Wearing tweed sports jacket over pajamas
Half cup yesterday’s coffee
Ciabatta bread with peanut butter
I stare into morning’s disturbing news
Ignoring what is happening is not an option
My feet hit ground, mind hits discordant clank
And, yes, there is suffering afoot
It’s not true we don’t know what to do with suffering —
We suffer suffering
In the same way, those who cause suffering
Most likely are rewarded with boons and bling --
The rest of us must remember what songs to sing
Some animal is attacking other animals in our dooryard
Red blood splotches on white snow along walkway to back gate
Gobs of fur in blood over by woodpile
Something is killing something being killed
It’s nature
Not unlike the White House
Clawing at American vulnerable individuals
Bloodletting children and elderly, giving up
Cancer research, inspectors of corruption,
You name it, he is all cloy and catastrophe
And we are oh my god-ing and what the hell-ing —
There is no happy ending to this rapacious romp
Lay back and enjoy it, he says, it won’t be over soon,
I am above it all
And you, you are soon to be footprints in snow
splotched with red
Rimmed by torn fur
Without knowing who has done the destruction
or what can save you
Chaos in politics
and governance
the new normal
abnormal --
I worry
the chief executive
is aiming a gun
at himself and us
inviting innumerable
fingers
to squeeze
a little tighter --
we will mourn
unnecessary blood
we will pray
for all lost souls
Conversation
mid-14c., "place where one lives or dwells," also "general course of actions or habits, manner of conducting oneself in the world," both senses now obsolete; from Old French conversacion "behavior, life, way of life, monastic life," and directly from Latin conversationem (nominative conversatio) "frequent use, frequent abode in a place, intercourse, conversation," noun of action from past-participle stem of conversari "to live, dwell, live with, keep company with," passive voice of conversare "to turn about, turn about with," from assimilated form of com "with, together" (see con-) + versare, frequentative of vertere "to turn" (from PIE root *wer- (2) "to turn, bend").

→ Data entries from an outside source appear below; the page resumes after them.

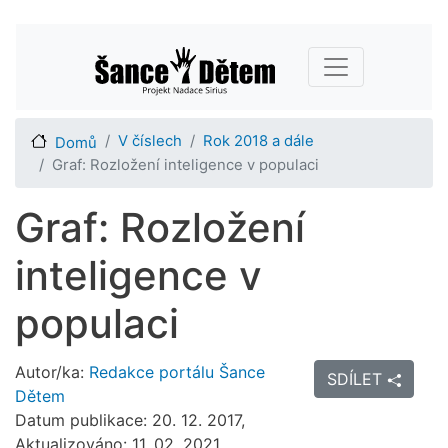
Přejít
Main navigation
k
hlavnímu
obsahu
V číslech
Rok 2018 a dále
Domů
Graf: Rozložení inteligence v populaci
Graf: Rozložení
inteligence v
populaci
Autor/ka:
Redakce portálu Šance
SDÍLET
Dětem
Datum publikace: 20. 12. 2017,
Aktualizováno: 11. 02. 2021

Sense of "informal interchange of thoughts and sentiments by spoken words" is from 1570s. Used as a synonym for "sexual intercourse" from at least late 14c., hence criminal conversation, a legal term for adultery from late 18c. Conversation-piece is from 1712 as "painting representing a group of figures arranged as if in conversation;" 1784 as "subject for conversation, something to talk about." (Online Etymological Dictionary)
And this:
'Tis the gift to be simple, 'tis the gift to be free,
'Tis the gift to come down where I ought to be;
And when we find ourselves in the place just right,
'Twill be in the valley of love and delight.
When true simplicity is gained,
To bow and to bend we shan't be ashamed;
to turn, turn, will be my delight.
Till by turning, turning we come round right.